Provided entries: Begin

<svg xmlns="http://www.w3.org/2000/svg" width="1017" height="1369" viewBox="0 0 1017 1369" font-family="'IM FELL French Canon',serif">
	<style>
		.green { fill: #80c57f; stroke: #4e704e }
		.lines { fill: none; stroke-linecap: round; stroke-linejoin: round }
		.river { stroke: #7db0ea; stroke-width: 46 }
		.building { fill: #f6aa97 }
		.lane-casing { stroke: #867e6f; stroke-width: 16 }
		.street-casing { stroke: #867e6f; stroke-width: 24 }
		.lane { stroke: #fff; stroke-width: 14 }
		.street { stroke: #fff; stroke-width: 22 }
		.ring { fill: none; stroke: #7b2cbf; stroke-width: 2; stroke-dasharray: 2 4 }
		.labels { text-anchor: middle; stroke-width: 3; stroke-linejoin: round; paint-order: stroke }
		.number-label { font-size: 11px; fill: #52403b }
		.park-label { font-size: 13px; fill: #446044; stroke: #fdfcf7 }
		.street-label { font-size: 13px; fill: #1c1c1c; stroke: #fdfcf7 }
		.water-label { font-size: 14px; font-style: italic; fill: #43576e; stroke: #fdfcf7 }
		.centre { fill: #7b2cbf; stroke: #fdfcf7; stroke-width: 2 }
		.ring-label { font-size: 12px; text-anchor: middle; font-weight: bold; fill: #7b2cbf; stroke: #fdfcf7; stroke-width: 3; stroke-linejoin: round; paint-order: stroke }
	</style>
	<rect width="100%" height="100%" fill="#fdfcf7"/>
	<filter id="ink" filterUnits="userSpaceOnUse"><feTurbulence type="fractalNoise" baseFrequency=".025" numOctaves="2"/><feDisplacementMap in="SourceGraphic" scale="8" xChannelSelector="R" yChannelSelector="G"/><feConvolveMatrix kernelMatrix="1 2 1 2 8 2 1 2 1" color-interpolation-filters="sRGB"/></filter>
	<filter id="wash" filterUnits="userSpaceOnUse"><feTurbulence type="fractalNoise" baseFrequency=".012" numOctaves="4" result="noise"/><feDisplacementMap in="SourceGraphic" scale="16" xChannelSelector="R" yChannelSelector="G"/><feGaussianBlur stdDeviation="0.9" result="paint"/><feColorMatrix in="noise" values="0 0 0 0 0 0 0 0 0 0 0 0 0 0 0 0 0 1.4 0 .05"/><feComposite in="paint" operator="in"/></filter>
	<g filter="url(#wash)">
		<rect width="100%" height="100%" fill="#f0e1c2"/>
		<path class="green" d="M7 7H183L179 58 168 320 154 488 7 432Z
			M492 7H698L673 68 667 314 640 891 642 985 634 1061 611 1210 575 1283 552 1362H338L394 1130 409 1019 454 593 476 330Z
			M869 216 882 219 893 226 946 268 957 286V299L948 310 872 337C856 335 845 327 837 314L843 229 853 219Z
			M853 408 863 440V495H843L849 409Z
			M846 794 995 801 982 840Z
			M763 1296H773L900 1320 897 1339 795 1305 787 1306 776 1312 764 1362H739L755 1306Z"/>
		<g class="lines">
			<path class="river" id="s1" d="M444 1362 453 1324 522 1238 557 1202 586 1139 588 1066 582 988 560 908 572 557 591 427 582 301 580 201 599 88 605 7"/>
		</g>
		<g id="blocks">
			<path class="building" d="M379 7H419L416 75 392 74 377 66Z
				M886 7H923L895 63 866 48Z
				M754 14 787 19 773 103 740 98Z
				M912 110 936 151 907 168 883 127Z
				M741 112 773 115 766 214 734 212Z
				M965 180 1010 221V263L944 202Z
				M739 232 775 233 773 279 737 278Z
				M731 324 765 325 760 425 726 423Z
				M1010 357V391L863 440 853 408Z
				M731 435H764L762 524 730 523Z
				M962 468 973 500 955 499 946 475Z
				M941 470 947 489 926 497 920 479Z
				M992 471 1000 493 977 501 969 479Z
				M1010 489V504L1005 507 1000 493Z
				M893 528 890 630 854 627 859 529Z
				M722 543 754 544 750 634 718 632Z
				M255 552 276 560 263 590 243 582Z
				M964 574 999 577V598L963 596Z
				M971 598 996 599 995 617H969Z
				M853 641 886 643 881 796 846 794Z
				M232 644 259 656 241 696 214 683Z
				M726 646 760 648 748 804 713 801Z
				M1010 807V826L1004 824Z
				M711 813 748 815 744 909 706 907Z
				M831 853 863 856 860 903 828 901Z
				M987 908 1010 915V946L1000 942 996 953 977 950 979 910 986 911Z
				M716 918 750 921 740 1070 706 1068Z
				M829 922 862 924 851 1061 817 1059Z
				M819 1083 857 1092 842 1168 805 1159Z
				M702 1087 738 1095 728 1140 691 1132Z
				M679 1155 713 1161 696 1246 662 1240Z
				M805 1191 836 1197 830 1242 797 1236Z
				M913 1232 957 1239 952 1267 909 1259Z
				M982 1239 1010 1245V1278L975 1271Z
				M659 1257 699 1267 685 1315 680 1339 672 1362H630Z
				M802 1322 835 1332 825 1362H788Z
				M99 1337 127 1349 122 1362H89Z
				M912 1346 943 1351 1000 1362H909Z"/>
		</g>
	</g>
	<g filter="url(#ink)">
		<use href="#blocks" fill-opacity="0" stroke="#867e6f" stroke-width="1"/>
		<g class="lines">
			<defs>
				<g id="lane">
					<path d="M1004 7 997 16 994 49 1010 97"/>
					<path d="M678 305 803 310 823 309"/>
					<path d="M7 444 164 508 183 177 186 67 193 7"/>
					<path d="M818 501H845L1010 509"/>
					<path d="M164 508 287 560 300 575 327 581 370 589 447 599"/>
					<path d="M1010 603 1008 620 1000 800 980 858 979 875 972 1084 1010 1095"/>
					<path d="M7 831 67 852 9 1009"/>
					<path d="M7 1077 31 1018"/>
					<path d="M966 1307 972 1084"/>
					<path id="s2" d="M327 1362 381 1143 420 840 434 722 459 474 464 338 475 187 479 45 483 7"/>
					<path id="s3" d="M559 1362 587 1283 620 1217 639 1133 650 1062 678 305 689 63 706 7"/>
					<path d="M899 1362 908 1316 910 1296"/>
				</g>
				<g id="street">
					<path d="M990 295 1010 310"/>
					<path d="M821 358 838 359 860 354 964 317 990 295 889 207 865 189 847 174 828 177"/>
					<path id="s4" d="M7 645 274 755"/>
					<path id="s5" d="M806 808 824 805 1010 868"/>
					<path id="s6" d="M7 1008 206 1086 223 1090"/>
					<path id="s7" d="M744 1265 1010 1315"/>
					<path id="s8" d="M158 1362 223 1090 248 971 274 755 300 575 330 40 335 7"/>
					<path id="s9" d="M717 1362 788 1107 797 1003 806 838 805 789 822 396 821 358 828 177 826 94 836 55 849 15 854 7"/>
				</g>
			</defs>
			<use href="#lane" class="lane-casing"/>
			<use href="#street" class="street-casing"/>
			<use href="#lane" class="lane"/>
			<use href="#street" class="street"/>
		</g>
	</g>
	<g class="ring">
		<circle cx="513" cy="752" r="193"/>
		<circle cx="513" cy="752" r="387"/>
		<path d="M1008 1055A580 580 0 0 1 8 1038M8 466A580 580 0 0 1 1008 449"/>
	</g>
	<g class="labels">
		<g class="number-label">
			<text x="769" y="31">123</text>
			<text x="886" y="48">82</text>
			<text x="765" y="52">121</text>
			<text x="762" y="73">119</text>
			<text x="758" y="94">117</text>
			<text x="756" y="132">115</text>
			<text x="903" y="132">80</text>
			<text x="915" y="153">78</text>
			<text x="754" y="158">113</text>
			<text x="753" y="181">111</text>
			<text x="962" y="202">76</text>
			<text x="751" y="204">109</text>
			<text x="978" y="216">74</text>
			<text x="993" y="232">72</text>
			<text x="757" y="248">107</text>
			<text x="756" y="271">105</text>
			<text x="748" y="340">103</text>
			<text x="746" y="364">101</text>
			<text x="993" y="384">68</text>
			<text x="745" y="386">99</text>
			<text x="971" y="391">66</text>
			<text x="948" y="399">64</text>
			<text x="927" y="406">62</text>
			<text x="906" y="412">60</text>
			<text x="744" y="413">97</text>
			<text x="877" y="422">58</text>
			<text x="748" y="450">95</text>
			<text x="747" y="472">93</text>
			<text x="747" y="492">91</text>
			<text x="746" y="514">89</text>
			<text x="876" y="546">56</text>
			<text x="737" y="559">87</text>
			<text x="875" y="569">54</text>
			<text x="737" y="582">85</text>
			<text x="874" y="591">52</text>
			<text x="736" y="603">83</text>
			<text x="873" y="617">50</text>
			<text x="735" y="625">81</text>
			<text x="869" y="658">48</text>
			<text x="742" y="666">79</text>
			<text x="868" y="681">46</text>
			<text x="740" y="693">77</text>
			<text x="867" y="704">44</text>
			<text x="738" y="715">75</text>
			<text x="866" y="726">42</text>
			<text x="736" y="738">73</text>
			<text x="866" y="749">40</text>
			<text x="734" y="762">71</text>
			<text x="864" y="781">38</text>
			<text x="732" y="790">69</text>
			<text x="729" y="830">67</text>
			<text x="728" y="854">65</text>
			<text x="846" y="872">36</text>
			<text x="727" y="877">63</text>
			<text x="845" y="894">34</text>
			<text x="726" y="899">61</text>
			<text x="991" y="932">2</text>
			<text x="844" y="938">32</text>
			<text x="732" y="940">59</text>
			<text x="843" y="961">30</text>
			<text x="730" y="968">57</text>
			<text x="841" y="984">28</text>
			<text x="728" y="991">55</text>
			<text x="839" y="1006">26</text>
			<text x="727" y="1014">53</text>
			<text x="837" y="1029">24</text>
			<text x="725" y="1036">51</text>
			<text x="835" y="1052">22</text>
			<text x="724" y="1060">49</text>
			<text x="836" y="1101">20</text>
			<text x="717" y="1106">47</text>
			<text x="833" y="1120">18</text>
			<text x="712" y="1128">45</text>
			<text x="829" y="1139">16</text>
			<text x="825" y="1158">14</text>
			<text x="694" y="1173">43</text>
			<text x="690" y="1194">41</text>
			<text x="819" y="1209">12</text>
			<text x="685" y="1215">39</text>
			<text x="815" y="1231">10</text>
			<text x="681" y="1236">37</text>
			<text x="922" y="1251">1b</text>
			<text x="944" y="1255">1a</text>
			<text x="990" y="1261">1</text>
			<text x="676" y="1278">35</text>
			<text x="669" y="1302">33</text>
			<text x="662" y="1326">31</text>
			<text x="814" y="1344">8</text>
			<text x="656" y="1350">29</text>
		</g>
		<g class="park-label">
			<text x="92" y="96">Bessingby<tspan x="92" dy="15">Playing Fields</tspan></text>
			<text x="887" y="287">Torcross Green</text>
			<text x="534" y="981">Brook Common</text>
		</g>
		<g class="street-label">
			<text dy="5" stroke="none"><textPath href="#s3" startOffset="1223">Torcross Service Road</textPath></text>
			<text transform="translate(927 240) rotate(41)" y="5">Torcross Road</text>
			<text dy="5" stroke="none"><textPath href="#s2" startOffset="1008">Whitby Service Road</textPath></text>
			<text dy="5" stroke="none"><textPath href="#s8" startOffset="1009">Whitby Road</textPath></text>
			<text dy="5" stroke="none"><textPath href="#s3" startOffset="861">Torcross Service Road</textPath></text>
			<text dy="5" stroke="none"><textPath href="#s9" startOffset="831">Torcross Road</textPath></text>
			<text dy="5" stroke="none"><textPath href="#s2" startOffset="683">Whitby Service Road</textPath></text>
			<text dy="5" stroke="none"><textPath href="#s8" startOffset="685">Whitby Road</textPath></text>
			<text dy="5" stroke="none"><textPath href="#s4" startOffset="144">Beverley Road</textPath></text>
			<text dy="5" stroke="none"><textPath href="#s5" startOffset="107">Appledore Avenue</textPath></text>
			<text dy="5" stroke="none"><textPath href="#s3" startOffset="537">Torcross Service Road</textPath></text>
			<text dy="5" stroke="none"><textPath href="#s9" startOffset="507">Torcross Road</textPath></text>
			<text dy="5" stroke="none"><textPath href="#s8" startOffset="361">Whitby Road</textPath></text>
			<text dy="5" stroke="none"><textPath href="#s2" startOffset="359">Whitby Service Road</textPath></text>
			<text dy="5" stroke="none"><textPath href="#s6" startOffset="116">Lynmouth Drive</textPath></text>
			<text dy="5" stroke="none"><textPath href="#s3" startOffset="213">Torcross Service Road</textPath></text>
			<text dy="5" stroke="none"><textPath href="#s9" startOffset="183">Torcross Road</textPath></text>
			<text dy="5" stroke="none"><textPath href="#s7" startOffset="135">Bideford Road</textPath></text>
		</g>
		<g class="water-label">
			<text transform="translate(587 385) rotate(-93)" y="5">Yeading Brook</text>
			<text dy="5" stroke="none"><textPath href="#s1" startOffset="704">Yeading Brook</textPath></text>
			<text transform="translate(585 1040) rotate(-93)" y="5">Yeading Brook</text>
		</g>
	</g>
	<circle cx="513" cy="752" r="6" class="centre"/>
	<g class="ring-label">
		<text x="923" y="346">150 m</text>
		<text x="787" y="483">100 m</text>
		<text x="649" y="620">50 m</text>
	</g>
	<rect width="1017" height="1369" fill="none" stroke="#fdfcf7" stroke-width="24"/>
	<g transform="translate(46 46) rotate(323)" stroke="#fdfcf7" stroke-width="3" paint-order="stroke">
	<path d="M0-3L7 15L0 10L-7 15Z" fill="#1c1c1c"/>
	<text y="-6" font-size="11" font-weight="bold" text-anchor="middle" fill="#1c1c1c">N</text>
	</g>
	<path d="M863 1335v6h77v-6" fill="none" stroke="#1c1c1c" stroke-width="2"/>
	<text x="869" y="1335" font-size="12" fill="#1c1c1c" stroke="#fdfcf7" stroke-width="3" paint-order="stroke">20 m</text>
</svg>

Provided entries: End
Provided entries: Begin

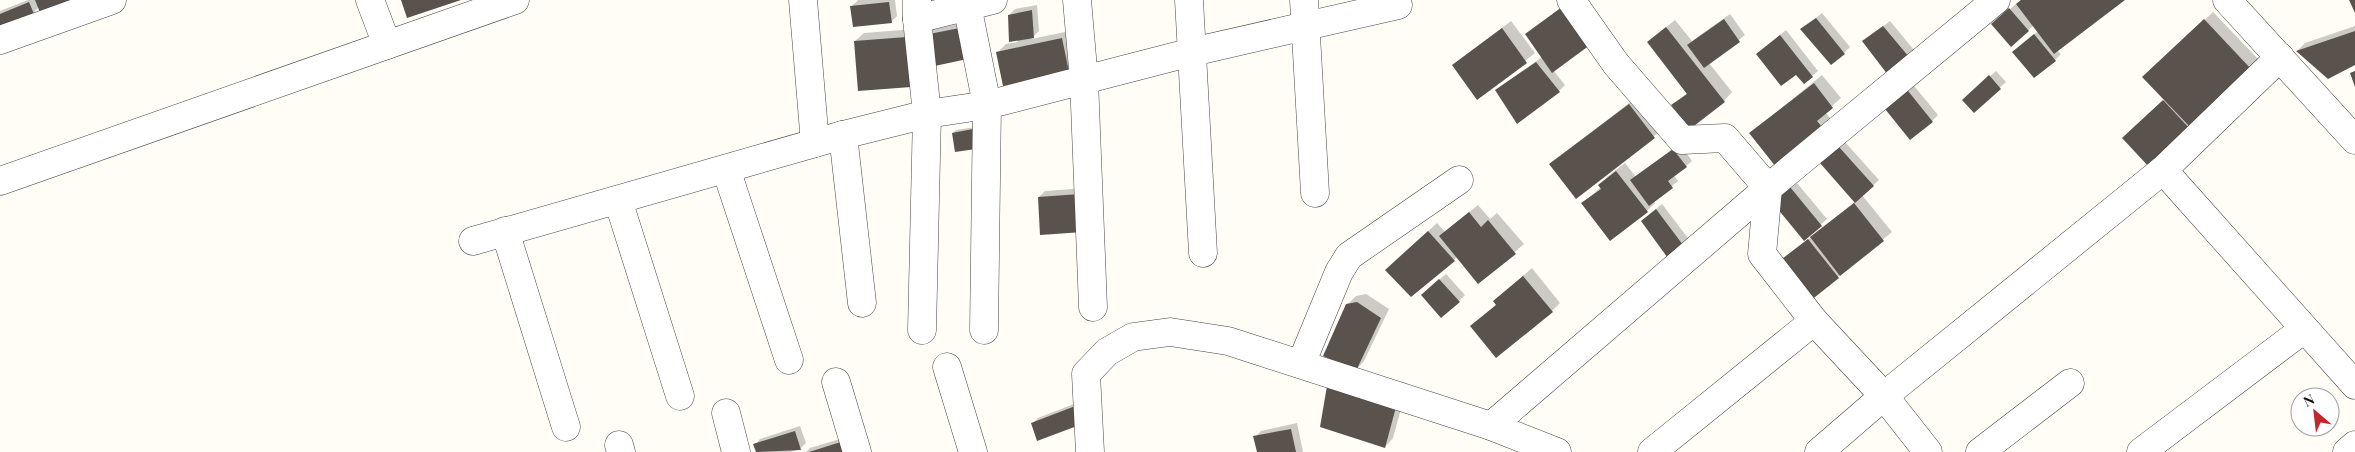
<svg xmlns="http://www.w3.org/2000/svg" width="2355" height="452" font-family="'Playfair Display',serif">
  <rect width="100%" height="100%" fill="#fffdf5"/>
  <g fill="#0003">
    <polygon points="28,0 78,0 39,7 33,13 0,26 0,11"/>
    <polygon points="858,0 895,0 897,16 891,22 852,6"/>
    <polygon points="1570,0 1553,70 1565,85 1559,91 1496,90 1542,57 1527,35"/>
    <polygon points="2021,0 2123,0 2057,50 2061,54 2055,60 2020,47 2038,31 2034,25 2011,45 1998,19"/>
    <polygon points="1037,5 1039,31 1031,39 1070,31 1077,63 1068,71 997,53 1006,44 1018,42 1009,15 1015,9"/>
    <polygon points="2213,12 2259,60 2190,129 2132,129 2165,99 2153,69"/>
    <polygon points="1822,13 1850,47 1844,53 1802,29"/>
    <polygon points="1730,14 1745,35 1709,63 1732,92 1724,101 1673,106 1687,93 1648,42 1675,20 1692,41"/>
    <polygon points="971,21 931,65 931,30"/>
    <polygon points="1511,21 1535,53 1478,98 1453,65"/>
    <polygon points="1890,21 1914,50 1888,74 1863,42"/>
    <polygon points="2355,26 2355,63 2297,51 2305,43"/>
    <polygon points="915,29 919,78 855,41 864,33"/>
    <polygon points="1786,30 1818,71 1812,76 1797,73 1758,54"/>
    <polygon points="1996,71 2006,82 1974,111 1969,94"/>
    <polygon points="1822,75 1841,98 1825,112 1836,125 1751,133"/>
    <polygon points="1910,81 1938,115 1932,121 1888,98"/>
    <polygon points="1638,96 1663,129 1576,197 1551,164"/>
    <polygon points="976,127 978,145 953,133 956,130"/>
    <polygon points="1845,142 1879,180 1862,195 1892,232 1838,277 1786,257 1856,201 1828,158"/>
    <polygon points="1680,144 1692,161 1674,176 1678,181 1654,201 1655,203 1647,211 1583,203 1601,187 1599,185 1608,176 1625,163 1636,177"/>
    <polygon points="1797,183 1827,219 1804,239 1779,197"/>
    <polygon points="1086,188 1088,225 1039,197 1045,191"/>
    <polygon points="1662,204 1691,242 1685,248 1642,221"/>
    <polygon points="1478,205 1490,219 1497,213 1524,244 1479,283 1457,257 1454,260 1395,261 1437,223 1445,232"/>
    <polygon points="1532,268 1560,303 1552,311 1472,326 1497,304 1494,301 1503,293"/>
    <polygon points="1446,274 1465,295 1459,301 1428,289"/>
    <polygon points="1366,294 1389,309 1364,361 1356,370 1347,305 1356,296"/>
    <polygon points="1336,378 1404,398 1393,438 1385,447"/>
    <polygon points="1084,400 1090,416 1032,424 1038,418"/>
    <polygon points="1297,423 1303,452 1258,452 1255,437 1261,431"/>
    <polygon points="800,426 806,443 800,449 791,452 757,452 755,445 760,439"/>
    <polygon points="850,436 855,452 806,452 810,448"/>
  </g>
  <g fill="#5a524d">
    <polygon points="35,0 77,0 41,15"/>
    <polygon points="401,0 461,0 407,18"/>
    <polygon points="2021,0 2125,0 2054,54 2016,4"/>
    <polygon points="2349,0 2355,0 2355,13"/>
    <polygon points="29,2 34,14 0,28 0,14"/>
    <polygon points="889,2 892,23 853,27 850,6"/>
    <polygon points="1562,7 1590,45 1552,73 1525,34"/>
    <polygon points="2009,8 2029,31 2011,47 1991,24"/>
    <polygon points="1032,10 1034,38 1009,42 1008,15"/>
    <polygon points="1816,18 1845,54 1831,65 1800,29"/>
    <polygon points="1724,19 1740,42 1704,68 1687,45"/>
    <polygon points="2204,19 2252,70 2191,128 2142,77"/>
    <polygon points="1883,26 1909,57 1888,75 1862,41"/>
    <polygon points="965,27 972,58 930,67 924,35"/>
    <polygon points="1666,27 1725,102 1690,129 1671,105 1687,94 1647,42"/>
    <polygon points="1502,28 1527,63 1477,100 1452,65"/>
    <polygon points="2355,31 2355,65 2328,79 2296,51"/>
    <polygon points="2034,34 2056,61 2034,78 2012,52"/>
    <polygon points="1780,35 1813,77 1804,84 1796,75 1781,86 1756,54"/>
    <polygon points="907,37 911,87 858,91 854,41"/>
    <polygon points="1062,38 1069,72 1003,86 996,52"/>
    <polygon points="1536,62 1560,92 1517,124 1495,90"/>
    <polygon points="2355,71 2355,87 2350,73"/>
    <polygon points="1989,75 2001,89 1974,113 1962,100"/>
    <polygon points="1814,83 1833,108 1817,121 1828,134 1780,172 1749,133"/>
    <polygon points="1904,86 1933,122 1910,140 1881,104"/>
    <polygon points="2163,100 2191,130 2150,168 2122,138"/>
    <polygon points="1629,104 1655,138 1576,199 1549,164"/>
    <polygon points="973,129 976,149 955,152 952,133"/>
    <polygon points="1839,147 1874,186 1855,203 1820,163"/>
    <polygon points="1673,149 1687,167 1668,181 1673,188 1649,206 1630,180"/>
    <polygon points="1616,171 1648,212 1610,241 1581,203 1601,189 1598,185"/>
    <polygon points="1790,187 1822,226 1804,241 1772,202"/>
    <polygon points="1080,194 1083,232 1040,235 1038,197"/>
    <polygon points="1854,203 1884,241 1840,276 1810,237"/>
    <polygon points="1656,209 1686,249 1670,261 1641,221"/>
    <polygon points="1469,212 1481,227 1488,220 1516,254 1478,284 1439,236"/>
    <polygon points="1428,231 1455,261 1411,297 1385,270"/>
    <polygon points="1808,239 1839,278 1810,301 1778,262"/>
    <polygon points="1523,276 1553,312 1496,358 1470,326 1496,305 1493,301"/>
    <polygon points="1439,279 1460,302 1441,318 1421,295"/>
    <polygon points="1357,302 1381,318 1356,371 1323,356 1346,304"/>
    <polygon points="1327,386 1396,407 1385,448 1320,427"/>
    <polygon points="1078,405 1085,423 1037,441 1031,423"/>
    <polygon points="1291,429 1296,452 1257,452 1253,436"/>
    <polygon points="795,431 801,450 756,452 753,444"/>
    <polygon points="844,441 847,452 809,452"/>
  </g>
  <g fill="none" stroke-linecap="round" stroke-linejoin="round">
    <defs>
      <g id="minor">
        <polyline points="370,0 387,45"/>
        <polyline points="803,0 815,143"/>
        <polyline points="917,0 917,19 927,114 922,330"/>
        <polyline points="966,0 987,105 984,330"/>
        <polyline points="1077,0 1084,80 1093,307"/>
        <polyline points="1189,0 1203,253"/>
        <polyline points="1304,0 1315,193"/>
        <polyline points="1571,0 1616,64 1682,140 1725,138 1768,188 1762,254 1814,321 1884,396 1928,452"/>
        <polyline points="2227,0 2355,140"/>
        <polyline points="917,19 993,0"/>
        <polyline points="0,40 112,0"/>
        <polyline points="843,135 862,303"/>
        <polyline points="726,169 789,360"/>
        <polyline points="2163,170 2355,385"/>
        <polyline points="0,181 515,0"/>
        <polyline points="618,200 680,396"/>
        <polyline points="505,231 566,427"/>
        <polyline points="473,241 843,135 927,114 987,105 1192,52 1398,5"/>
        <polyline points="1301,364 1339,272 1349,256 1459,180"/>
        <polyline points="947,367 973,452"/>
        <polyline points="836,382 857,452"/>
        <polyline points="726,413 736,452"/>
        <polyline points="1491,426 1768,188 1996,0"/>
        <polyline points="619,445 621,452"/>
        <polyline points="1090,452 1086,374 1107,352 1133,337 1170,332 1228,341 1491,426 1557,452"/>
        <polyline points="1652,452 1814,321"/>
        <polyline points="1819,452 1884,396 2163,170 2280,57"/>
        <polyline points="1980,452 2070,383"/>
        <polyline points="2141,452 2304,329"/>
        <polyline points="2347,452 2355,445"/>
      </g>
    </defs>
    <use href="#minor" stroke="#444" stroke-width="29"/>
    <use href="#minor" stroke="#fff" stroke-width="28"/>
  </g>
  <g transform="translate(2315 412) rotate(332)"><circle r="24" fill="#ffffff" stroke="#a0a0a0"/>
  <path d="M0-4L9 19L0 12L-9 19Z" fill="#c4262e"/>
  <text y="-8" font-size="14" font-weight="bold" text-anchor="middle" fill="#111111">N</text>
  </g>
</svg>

Provided entries: End

Problem details:
Within the entries above, count each line holding the string "xChannelSelector". Give only the result.

Exercise result:
2